+++ EXTRAIT DU DOCUMENT
L’Amour au Temps de la Terreur. Dernier Roman de Nabil Ziani

Dernière mise à jour : 24 avr. 2020

Peu de romans ont été consacrés à la Décennie Noire. Or la littérature peut réellement contribuer à jeter un autre regard sur cette période douloureuse. Ce roman historique raconte une histoire d’amour qui s’est déroulée pendant les années quatre-vingt-dix, entre deux personnages de fiction, se faufilant entre les balles et les bombes pour pouvoir survivre.

L’histoire racontée dans ce roman qui vient de sortir aux éditions le Lys Bleu, est inspirée de faits réels. Elle commence à la fin des années quatre-vingt, juste après les événements d’octobre quatre-vingt-huit. Elle nous mène droit vers la période la plus sombre de l’histoire récente de l’Algérie.

Deux étudiants en fin de parcours universitaire se rencontrent lors d’une fête. Tout en se rapprochant l’un de l’autre, il voient l’horizon s’assombrir, et tentent de profiter des derniers moments de paix que le pays pouvait encore offrir. Saïd et Houria s’aiment mais envisagent difficilement l’avenir, au vu de l’atmosphère régnante. Malgré tout, ils résistent et tentent de se construire une vie. Alger est secoué par toutes sortes de troubles, sociaux, politiques et sécuritaires.
++++++
+++ BLOC DE DONNÉES
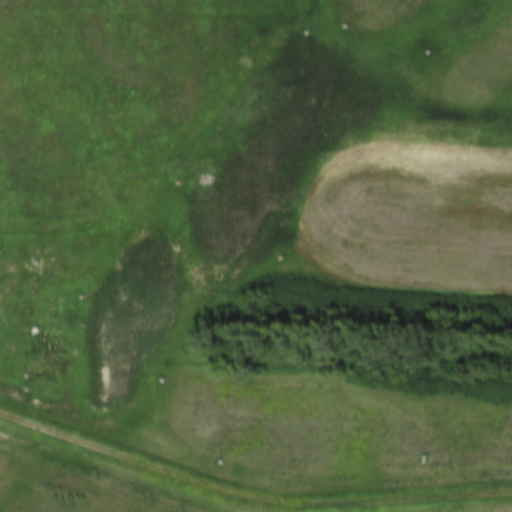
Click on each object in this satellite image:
road: (249, 496)
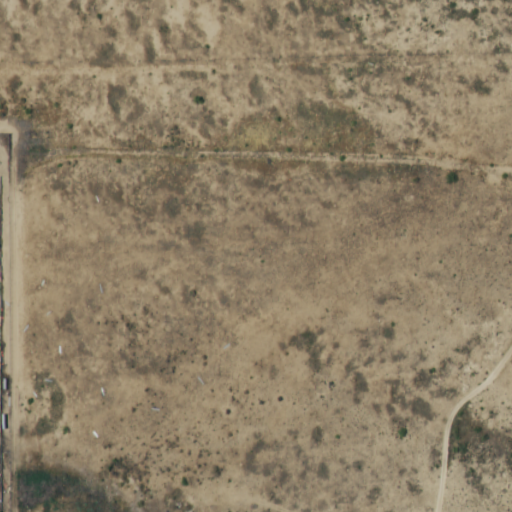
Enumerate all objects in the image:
++++++
# CONSIGNES
**a.** Énumérez les types de troubles qui, d'après l'extrait, secouent Alger.
**b.** Citez mot pour mot tout le passage de l'extrait qui va de « Peu de romans » jusqu'à « pour pouvoir survivre. ».

# RÉPONSES SUCCESSIVES
**a.**
- sociaux
- politiques
- sécuritaires

**b.**
Peu de romans ont été consacrés à la Décennie Noire. Or la littérature peut réellement contribuer à jeter un autre regard sur cette période douloureuse. Ce roman historique raconte une histoire d’amour qui s’est déroulée pendant les années quatre-vingt-dix, entre deux personnages de fiction, se faufilant entre les balles et les bombes pour pouvoir survivre.